# B What's wrong with this proof of sin(i)=0?

1. Nov 1, 2016

### Prem1998

We have,
e^(ix)=cosx+isinx
So, e^(i*i)=cosi+isini
Or e^-1=cosi+isini
Or 1/e + 0*i= cosi+isini
So, cosi=1/e and sini=0
But that's not the value of sin(i) that I found on the internet. These values are not even satisfying cos^2(x)+sin^2(x)=1.
What did I miss?

2. Nov 1, 2016

3. Nov 1, 2016

### robphy

e^-1=cosi+isini
1/e + 0*i= cosi+isini

On the left, you have the real and imaginary parts of $e^{-1}$.
So, you should find the real and imaginary parts on the right-hand side.
Since $\cos(i)=\cosh 1$ and $\sin(i)=i\sinh(1)$
http://www.wolframalpha.com/input/?i=cos(i)
http://www.wolframalpha.com/input/?i=sin(i)
we have:
\begin{align*} 1/e + 0i &= \cosh 1+i (i\sinh 1)\\ &= \cosh 1-\sinh 1\\ &= \frac{e^1+e^{-1}}{2}-\frac{e^1-e^{-1}}{2}\\ &= e^{-1} \end{align*}

4. Nov 1, 2016

### lurflurf

This is ok

We have,
e^(ix)=cosx+isinx
So, e^(i*i)=cosi+isini
Or e^-1=cosi+isini
Or 1/e + 0*i= cosi+isini

This is false
So, cosi=1/e and sini=0

in fact
cosi=cosh1
isini=sinh1
which are both real

But that's not the value of sin(i) that I found on the internet. These values are not even satisfying cos^2(x)+sin^2(x)=1.
What did I miss?

what value did you find?
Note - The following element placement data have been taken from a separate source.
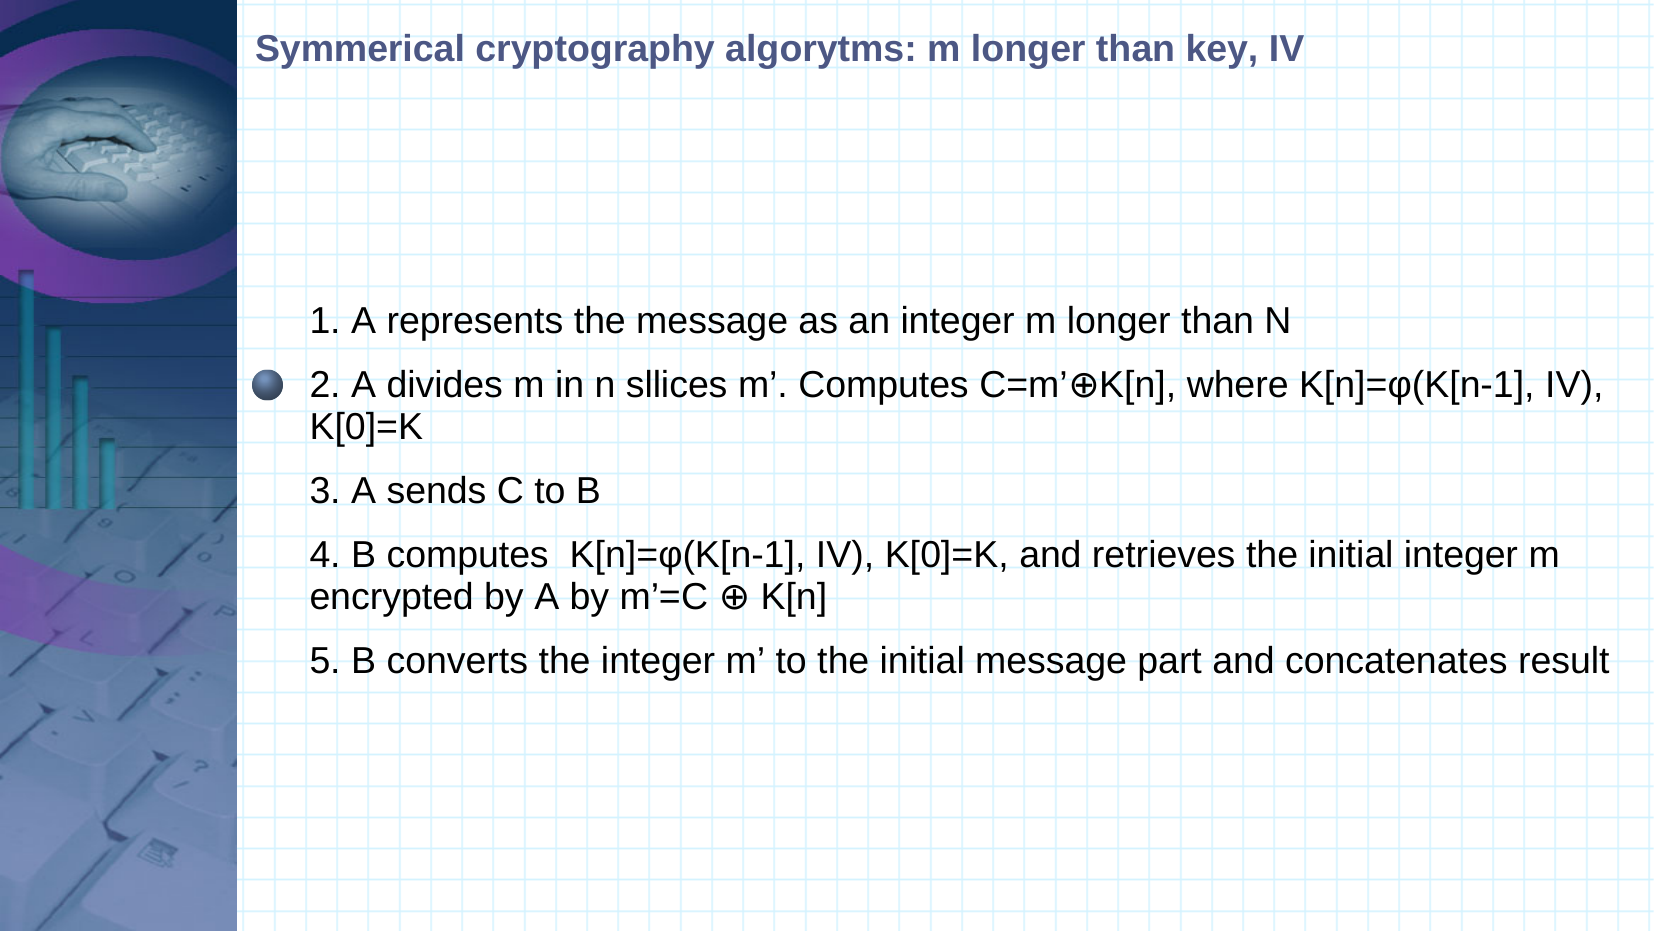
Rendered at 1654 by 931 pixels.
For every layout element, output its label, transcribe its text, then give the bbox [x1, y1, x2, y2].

list 1. A represents the message as an integer m longer than N 2. A divides m in n sllices m’. Computes C=m’⊕K[n], where K[n]=φ(K[n-1], IV), K[0]=K 3. A sends C to B 4. B computes K[n]=φ(K[n-1], IV), K[0]=K, and retrieves the initial integer m encrypted by A by m’=C ⊕ K[n] 5. B converts the integer m’ to the initial message part and concatenates result [239, 235, 1625, 931]
title Symmerical cryptography algorytms: m longer than key, IV [254, 0, 1640, 126]
picture [0, 0, 1654, 931]
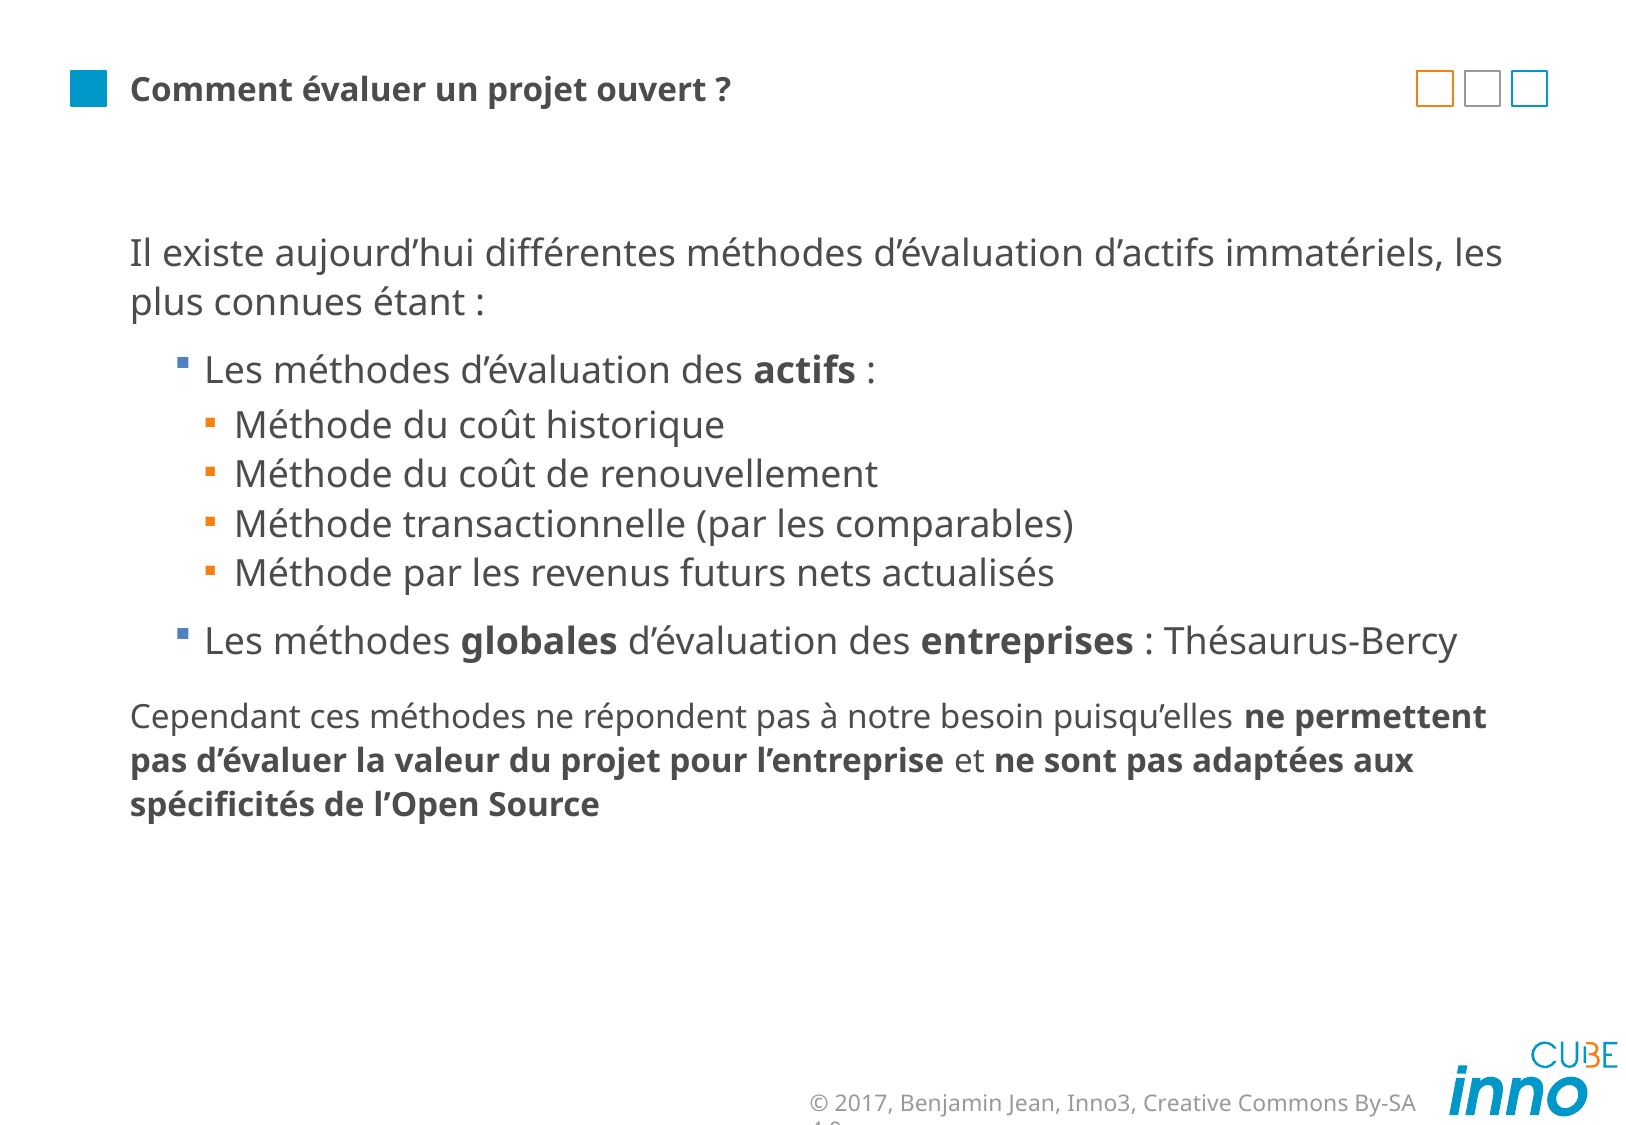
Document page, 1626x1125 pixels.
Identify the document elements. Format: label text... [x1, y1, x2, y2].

list Il existe aujourd’hui différentes méthodes d’évaluation d’actifs immatériels, les plus connues étant : Les méthodes d’évaluation des actifs : Méthode du coût historique Méthode du coût de renouvellement Méthode transactionnelle (par les comparables) Méthode par les revenus futurs nets actualisés Les méthodes globales d’évaluation des entreprises : Thésaurus-Bercy Cependant ces méthodes ne répondent pas à notre besoin puisqu’elles ne permettent pas d’évaluer la valeur du projet pour l’entreprise et ne sont pas adaptées aux spécificités de l’Open Source [129, 224, 1551, 981]
title Comment évaluer un projet ouvert ? [129, 35, 1217, 142]
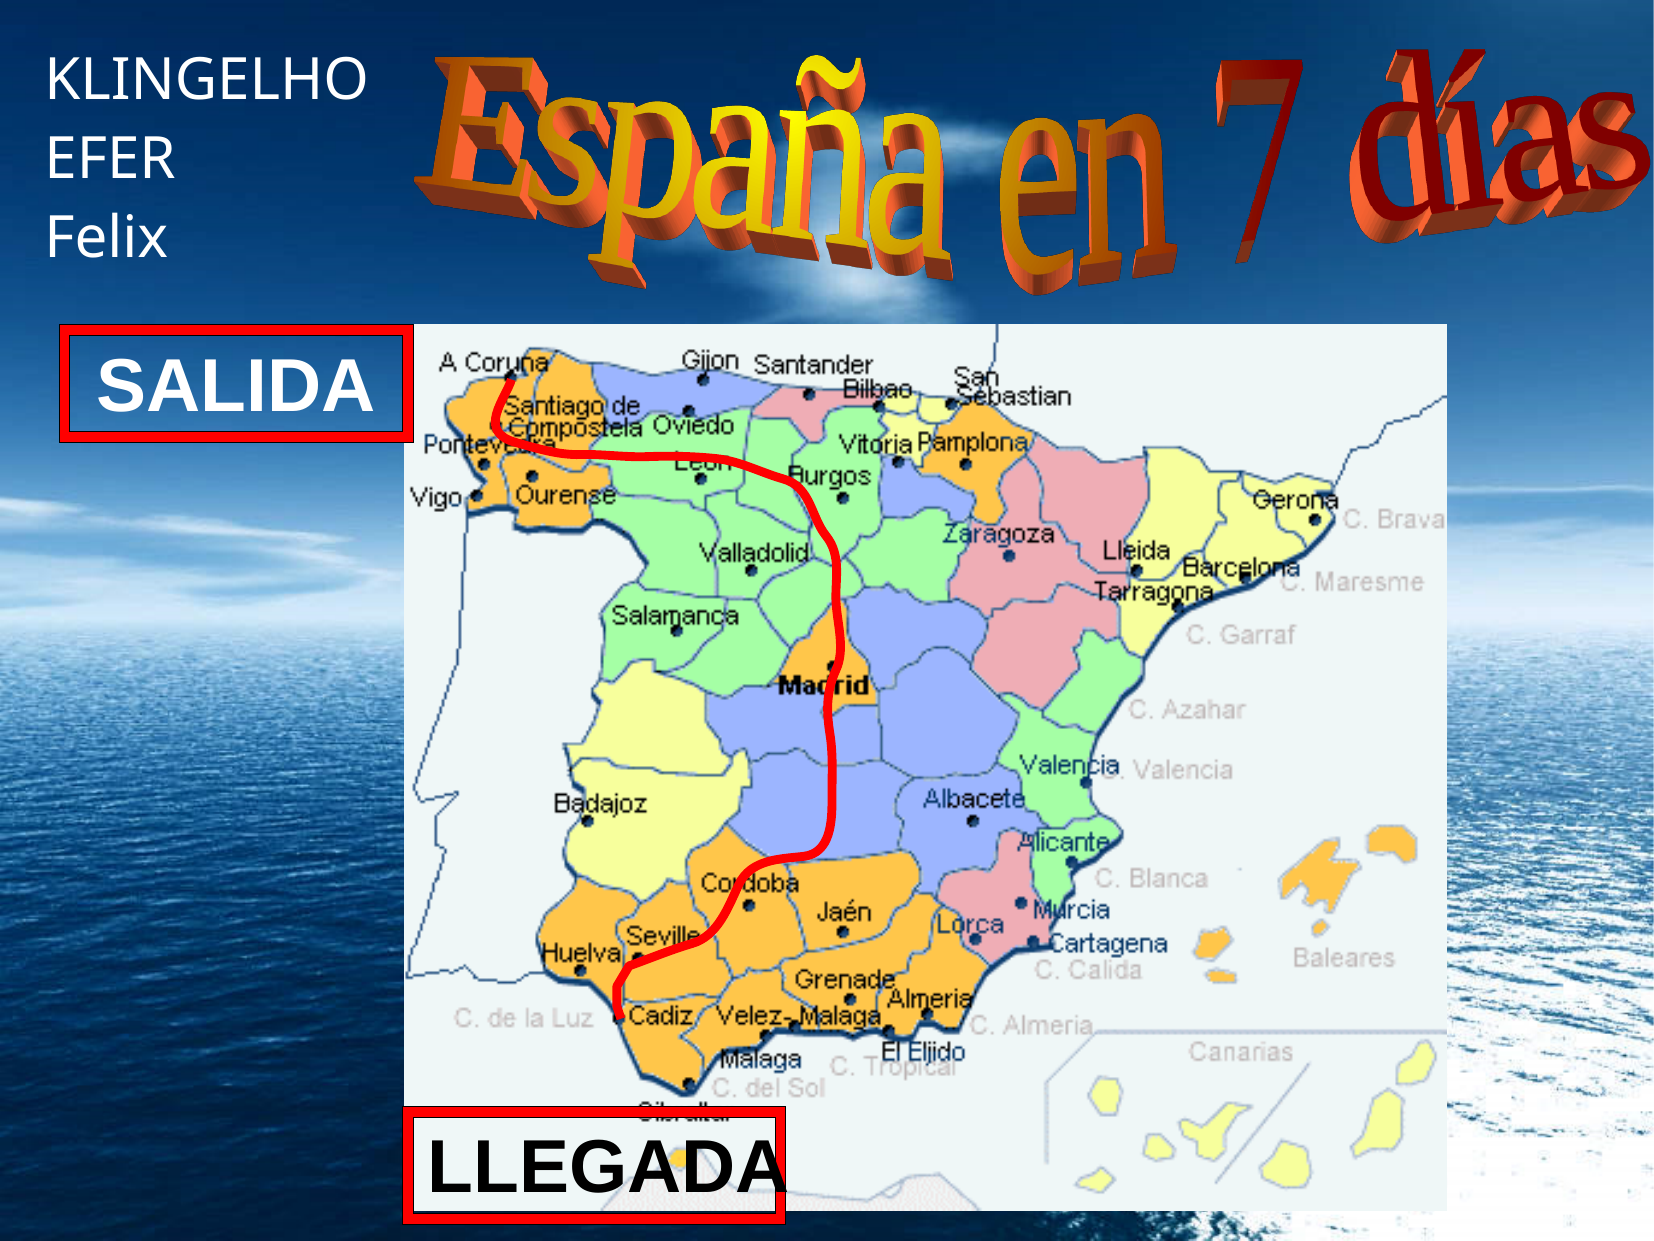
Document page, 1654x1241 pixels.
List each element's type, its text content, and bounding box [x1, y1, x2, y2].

text_box SALIDA [59, 324, 414, 443]
picture [0, 0, 1654, 1241]
text_box LLEGADA [402, 1106, 786, 1225]
text_box KLINGELHOEFER Felix [29, 29, 414, 187]
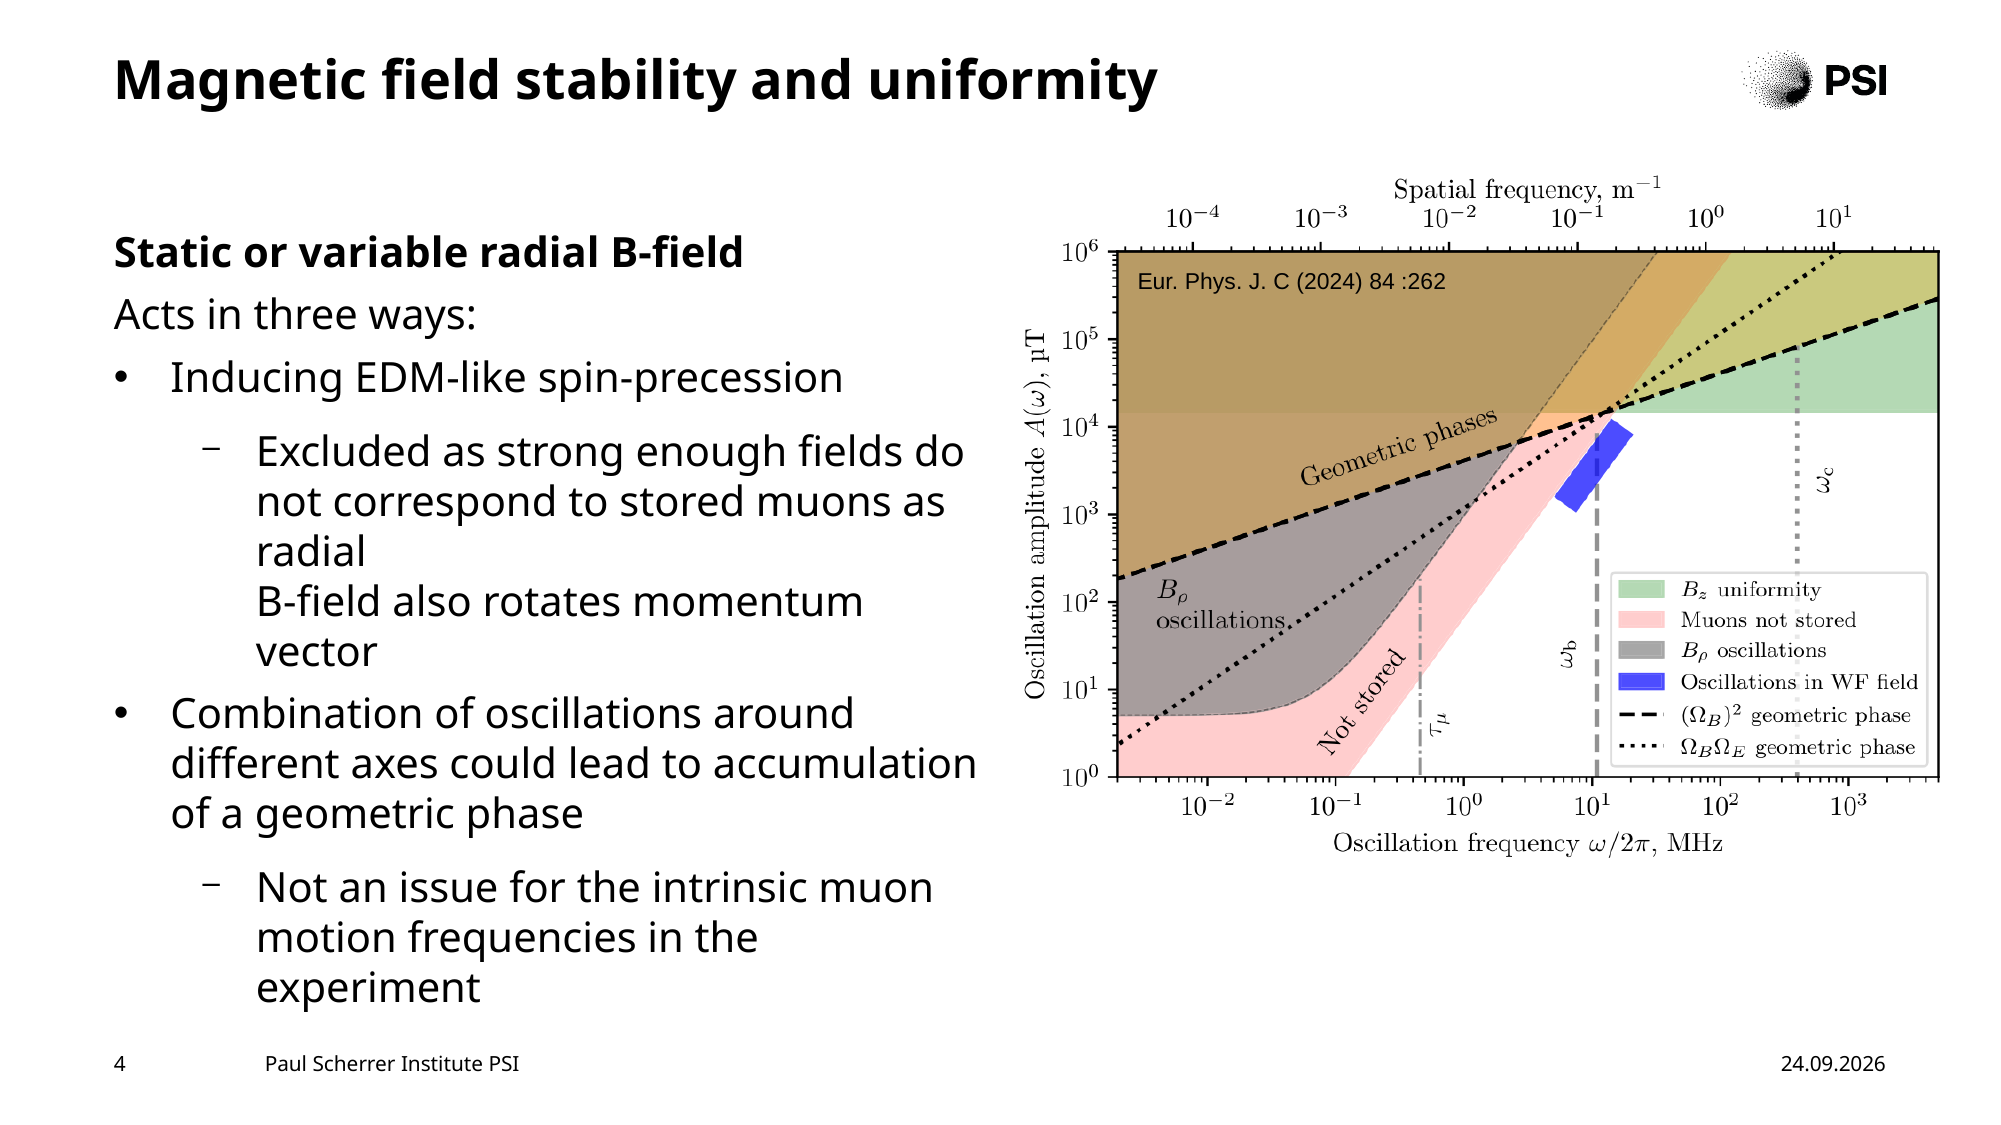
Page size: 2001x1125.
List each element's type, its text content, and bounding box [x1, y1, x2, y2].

list Static or variable radial B-field Acts in three ways: Inducing EDM-like spin-precession Excluded as strong enough fields do not correspond to stored muons as radial B-field also rotates momentum vector Combination of oscillations around different axes could lead to accumulation of a geometric phase Not an issue for the intrinsic muon motion frequencies in the experiment [114, 225, 983, 988]
picture [982, 152, 1996, 865]
title Magnetic field stability and uniformity [114, 45, 1585, 179]
text_box Eur. Phys. J. C (2024) 84 :262 [1122, 261, 1468, 302]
The correct values I gave above satisfy cos^2(x)+sin^2(x)=1.

5. Nov 1, 2016

### Prem1998

So, the problem was when I compared both sides considering cosi and sini to be real, right?
One more thing, does the sine of complex numbers have any physical meaning? Just like how the sine of real numbers represents the y-co-ordinate of the point that we reach on a unit circle by rotating throught that angle. Do they mean anything or are they just useless numbers obtained by plugging in complex numbers in the tailer series?

6. Nov 1, 2016

### Staff: Mentor

Right. Cosine and sine are complex in general - only for real arguments they are real.

I'm not aware of physical applications of complex arguments for the sine. Damped oscillations can be described with a complex period in the exponential, but converting that to a sine and cosine does not really help.